No ano seguinte, foi a Ilhéus, com o já também desaparecido Rony Berbert de Castro, para filmar Creio em ti, meu São Jorge de Ilhéus, que documenta o lugar imortalizado por Jorge Amado em Gabriela, Cravo e Canela. Quase um filme por ano em seu período mais fértil. O mundo de Seu Nestor, por exemplo, de 1978, resgata um anônimo, um homem que fabrica a sua própria cerveja e vive para o seu universo interior.

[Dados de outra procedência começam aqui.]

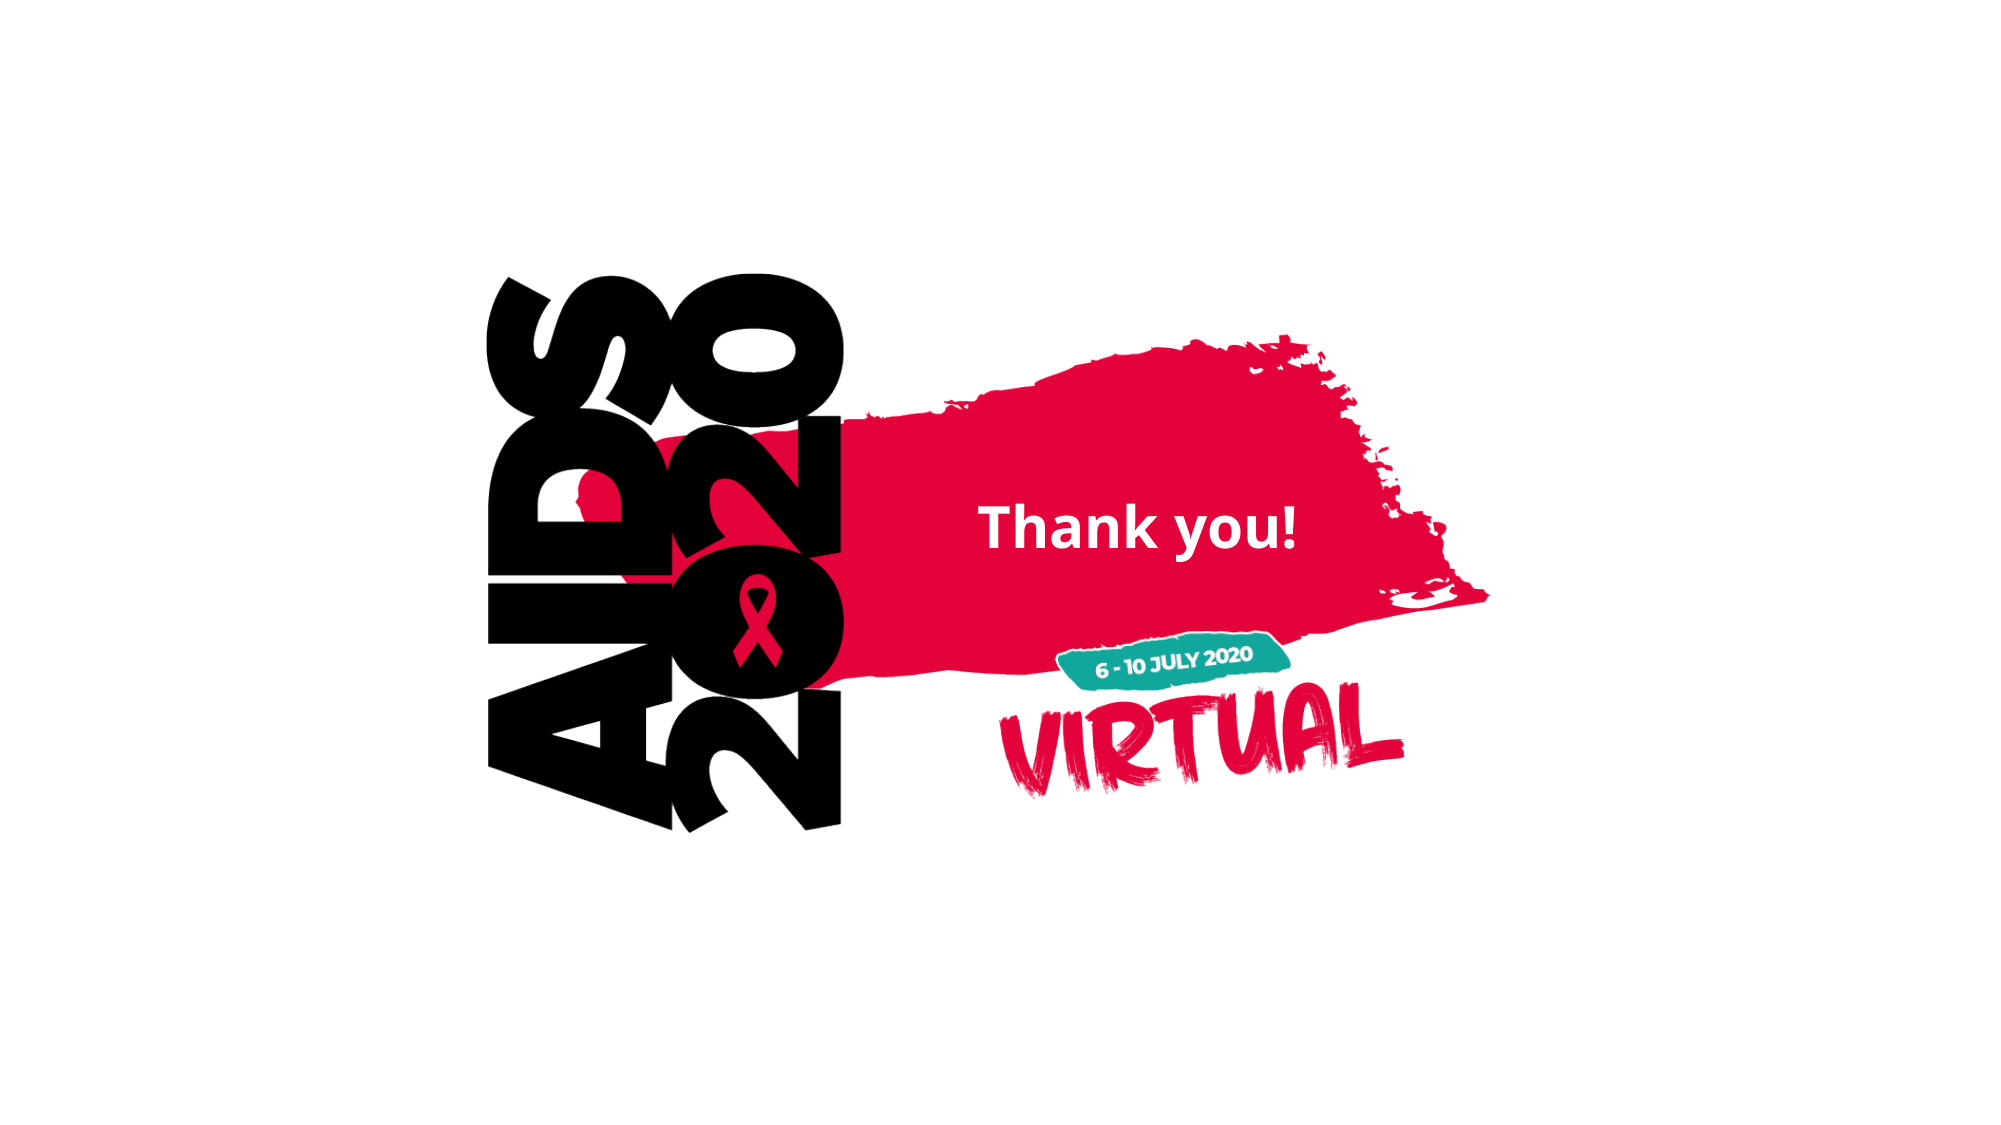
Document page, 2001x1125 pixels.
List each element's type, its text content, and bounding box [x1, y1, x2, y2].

E continua: Anistia (1979), Sem saída (1980), este com desenhos de Calazans Neto sobrepostos às suas imagens, que apresentam o estado de calamidade a que chegou, na época, a doença de Chagas. Aliás, o artista Calá seria, anos mais tarde, objeto de um documentário especial:Calazans Neto: mestre da vida e das artes (1987). Ainda no despontar da década de 80, outro filme, outro documento: Zambiapunga de Cairu - Festança de Outrora. O ano de 1980 foi um ano feliz para o crustáceo, pois conseguiu ainda realizar um terceiro filme, que é o citado opus 2 sobre Gregório de Mattos.
E vieram: Suíte Bahia (1983), Memória de Deus e o Diabo em Monte Santo e Cocorobó (1984), documentário cheio de alegorias que tem a participação do poeta (também já extinto) Carlos Sampaio – que quase na mesma época trabalhou em O mágico e o delegado, de Fernando Cony Campos, filmado em Cachoeira. Ainda e no mesmo ano: Não Houve Tempo Sequer Para as Lágrimas. A seguir: Adeus Rodelas (1969), registro pungente dos últimos momentos de uma cidade que seria inundada pela barragem de Sobradinho.
Depois que fez, em 1990, A chuva que veio do chão, um hiato se abriu na filmografia de Siri, vindo a retornar a filmar somente em 1996, com a sua obra-prima, O capeta Carybé. Acredito que os primeiros anos da década de 90, com a caneta collorida que aboliu, de um só golpe, a Embrafilme e o Concine, o fazer cinema no Brasil ficou difícil até meados de seu decurso, quando da retomada do cinema brasileiro.
A filmografia de Agnaldo Siri Azevedo possui seus temas recorrentes (o registro da cultura baiana em todos os seus aspectos) e um estilo de documentário que preza mais o objeto documentado do que o brilho narrativo exterior ao documento querido.